Le manque d’innovation scientifique, le désastre de la loi LRU, font de notre génération une génération du bricolage et de la débrouille dans un contexte qui nous offre un avenir sombre. La bureaucratisation de la recherche, son évaluation répétée freine, voire paralyse, les innovations plus qu’elle ne les stimule ; la concurrence entre jeunes chercheurs prend le pas sur la coopération, la course à l’excellence se fait au détriment de l’innovation scientifique. Pour cela, nous avons signé les pétitions en ligne des différents mouvements et nous encourageons tout un chacun à le faire.

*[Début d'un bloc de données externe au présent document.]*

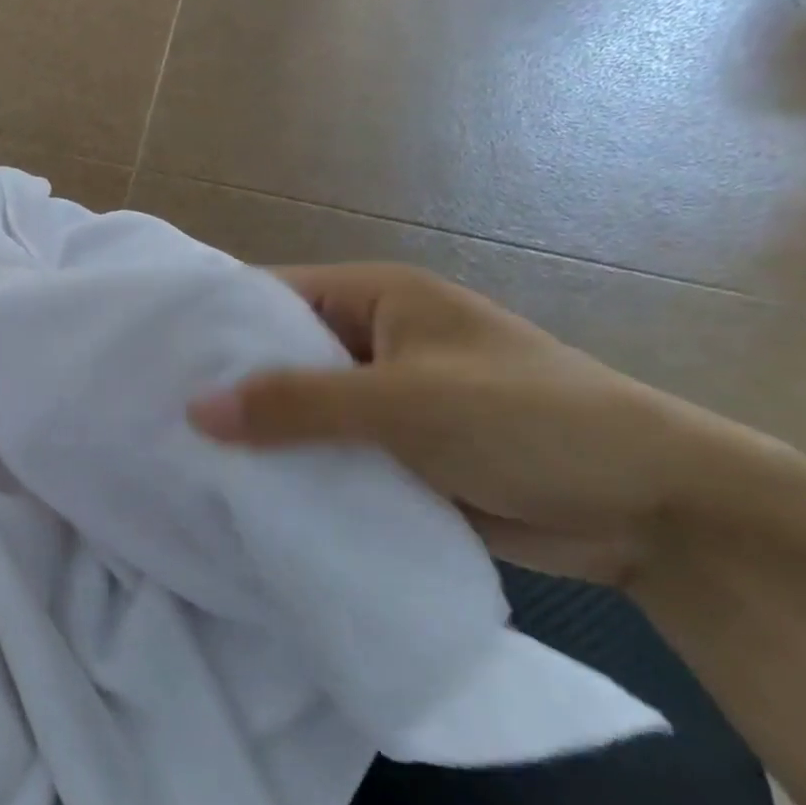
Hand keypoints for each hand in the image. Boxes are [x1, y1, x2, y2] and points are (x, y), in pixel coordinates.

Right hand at [190, 264, 784, 587]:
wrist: (653, 508)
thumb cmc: (528, 420)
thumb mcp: (405, 402)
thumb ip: (298, 404)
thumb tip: (194, 408)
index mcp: (375, 298)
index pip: (272, 296)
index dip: (215, 325)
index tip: (152, 358)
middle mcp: (370, 340)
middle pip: (279, 356)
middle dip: (228, 386)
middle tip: (152, 417)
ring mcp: (381, 401)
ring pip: (299, 411)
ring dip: (257, 436)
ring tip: (179, 461)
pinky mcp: (393, 455)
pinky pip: (325, 455)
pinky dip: (291, 471)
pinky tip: (239, 496)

Nous nous réjouissons de la poursuite et de la visibilité des mobilisations dans plusieurs villes de France et, pour les raisons explicitées ci-dessus, nous rejoignons les mouvements amorcés pour déplorer et contester ensemble la politique mise en place. Nous exigeons auprès du Ministère des réponses rapides sur les points suivants et lui proposons :

- La refondation d’une véritable politique de l’enseignement et de la recherche inclusive sur la base de concertations avec les enseignants chercheur-e-s titulaires et non-titulaires.

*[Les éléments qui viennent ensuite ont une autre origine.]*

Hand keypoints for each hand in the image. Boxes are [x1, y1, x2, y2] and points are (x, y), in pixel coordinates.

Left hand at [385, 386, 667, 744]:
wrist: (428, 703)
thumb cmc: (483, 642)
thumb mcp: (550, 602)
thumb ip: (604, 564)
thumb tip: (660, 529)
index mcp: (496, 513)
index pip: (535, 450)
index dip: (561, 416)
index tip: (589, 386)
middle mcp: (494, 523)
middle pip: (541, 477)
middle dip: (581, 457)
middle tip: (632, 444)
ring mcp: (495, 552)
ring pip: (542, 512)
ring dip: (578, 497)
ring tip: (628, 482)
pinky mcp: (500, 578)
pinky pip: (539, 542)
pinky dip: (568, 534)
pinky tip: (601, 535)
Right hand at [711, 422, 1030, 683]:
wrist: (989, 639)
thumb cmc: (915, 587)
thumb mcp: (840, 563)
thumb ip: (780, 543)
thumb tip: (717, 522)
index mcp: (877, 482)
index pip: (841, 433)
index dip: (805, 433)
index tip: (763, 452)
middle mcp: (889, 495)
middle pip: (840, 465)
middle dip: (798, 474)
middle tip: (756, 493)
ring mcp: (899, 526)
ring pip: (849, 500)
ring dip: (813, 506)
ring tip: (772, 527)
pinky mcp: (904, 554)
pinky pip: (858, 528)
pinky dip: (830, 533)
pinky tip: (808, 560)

- Dans le prolongement de l’analyse dressée par le CNRS, nous demandons un plan pluriannuel pour l’emploi scientifique.

- Un traitement des trajectoires universitaires (rapport recherche/enseignement) moins contraignant (notamment le nombre d’inscriptions réduit à trois ans, l’obligation de se réinscrire chaque année), la création de plus de contrats doctoraux et postdoctoraux adaptés aux disponibilités et situations de chacun (doctorant en thèse, docteur en recherche de poste, etc.).

- L’intégration des jeunes générations à cette politique de l’enseignement supérieur et de la recherche, pour redéfinir le statut des doctorants et des jeunes docteurs au sein de leurs institutions d’enseignement et de leurs laboratoires de recherche.

- Une plus grande transparence dans la gestion des budgets alloués aux étudiants dans les institutions d’enseignement et de recherche.

[1] La loi de programme pour la recherche (2006) qui avait remplacé la loi d’orientation et de programmation pour la recherche et l’innovation (LOPRI) –notamment grâce au collectif Sauvons la Recherche- qui détermine les grandes orientations et dotations budgétaires et marque le remplacement du Comité national d’évaluation par l’AERES ; la loi Pécresse ou LRU (2007), relative aux libertés et responsabilités des universités, met en place l’autonomie budgétaire et de gestion des ressources humaines des universités. La loi Fioraso votée en 2013, modifie, entre autre, les intitulés des licences et des filières, en en supprimant certaines.